## TASK A
In the thread on speeding up cython code, what function does percusse say should never be used in production code?
## TASK B
Please format the lines of the listing from the line with "TV and Monitor CRT (Picture Tube) Information" up to and including the line with "Slightly more so than the other stuff" as a JSON list of strings, one string per line, with blank lines left out.

## EXTRACT TO READ
Speed-up cython code

Question

I have code that is working in python and want to use cython to speed up the calculation. The function that I've copied is in a .pyx file and gets called from my python code. V, C, train, I_k are 2-d numpy arrays and lambda_u, user, hidden are ints. I don't have any experience in using C or cython. What is an efficient way to make this code faster. Using cython -a for compiling shows me that the code is flawed but how can I improve it. Using for i in prange (user_size, nogil=True): results in Constructing Python slice object not allowed without gil.

How has the code to be modified to harvest the power of cython?

 @cython.boundscheck(False)
 @cython.wraparound(False)
 def u_update(V, C, train, I_k, lambda_u, user, hidden):
    cdef int user_size = user
    cdef int hidden_dim = hidden
    cdef np.ndarray U = np.empty((hidden_dim,user_size), float)
    cdef int m = C.shape[1]

    for i in range(user_size):
        C_i = np.zeros((m, m), dtype=float)
        for j in range(m):
            C_i[j,j]=C[i,j]

        U[:,i] = np.dot(np.linalg.inv(np.dot(V, np.dot(C_i,V.T)) + lambda_u*I_k), np.dot(V, np.dot(C_i,train[i,:].T)))

    return U

To my opinion, not sure you can improve execution speed since you mainly use `numpy` in this code which is already compiled/optimized. Have you profiled your code? — Laurent LAPORTE, Sep 28 '16 at 11:23
That `U` expression is too complex for `cython` to speed up. The `C_i` can be done with a `diagonal` function. — hpaulj, Sep 28 '16 at 11:28
`user_size` is around 1000. No, I haven't profiled the code yet. I was first using the `np.diag` function to compute `C_i` but had hoped it would be faster with parallelized loop. So to speed it up I would have to rewrite the calculation of `U`? — саша, Sep 28 '16 at 11:36
This can be speedup by generalized ufunc `numpy.linalg.solve`. `dot(inv(A), B)` can be calculated by `solve(A, B)`. and dot with diagonal matrix can be replaced by multiple broadcast. If you give some test data, I can show you how to do this. — HYRY, Sep 28 '16 at 12:13
**Never, ever** use `inv` in a production code. Use either `solve` or `lstsq` — percusse, Sep 28 '16 at 19:41

hpaulj · Accepted Answer · 2016-09-28T19:30:41.610

You are trying to use cython by diving into the deep end of pool. You should start with something small, such as some of the numpy examples. Or even try to improve on np.diag.

    i = 0
    C_i = np.zeros((m, m), dtype=float)
    for j in range(m):
        C_i[j,j]=C[i,j]

v.

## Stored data

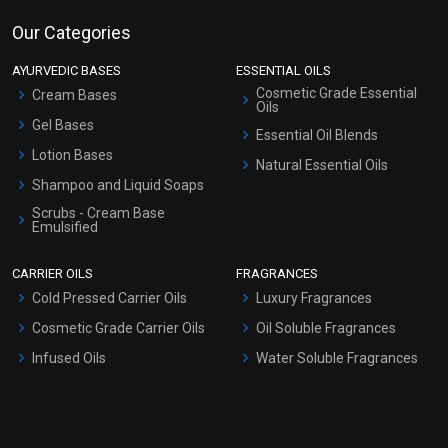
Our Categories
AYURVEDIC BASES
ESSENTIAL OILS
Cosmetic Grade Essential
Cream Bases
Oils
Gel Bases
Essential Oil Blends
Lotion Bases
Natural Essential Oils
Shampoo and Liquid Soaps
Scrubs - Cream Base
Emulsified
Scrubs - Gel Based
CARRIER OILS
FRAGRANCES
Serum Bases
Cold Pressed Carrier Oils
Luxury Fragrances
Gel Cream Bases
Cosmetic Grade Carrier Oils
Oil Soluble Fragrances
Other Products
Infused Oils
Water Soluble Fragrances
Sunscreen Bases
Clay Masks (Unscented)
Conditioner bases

---

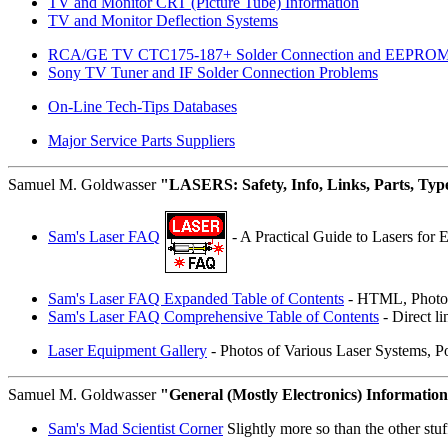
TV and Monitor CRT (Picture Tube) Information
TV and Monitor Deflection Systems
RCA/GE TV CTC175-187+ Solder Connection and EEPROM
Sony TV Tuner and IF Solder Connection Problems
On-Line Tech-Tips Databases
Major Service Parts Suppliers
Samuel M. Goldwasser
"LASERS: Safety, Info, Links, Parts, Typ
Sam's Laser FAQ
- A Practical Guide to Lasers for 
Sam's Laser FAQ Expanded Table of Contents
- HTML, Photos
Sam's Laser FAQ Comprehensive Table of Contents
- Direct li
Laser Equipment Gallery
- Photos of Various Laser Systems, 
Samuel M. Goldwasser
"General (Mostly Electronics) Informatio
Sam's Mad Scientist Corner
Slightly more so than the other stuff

## ANSWER SECTION A
`inv`

## ANSWER SECTION B
[
  "TV and Monitor CRT (Picture Tube) Information",
  "TV and Monitor Deflection Systems",
  "RCA/GE TV CTC175-187+ Solder Connection and EEPROM",
  "Sony TV Tuner and IF Solder Connection Problems",
  "On-Line Tech-Tips Databases",
  "Major Service Parts Suppliers",
  "Samuel M. Goldwasser",
  "\"LASERS: Safety, Info, Links, Parts, Typ",
  "Sam's Laser FAQ",
  "- A Practical Guide to Lasers for ",
  "Sam's Laser FAQ Expanded Table of Contents",
  "- HTML, Photos",
  "Sam's Laser FAQ Comprehensive Table of Contents",
  "- Direct li",
  "Laser Equipment Gallery",
  "- Photos of Various Laser Systems, ",
  "Samuel M. Goldwasser",
  "\"General (Mostly Electronics) Informatio",
  "Sam's Mad Scientist Corner",
  "Slightly more so than the other stuff"
]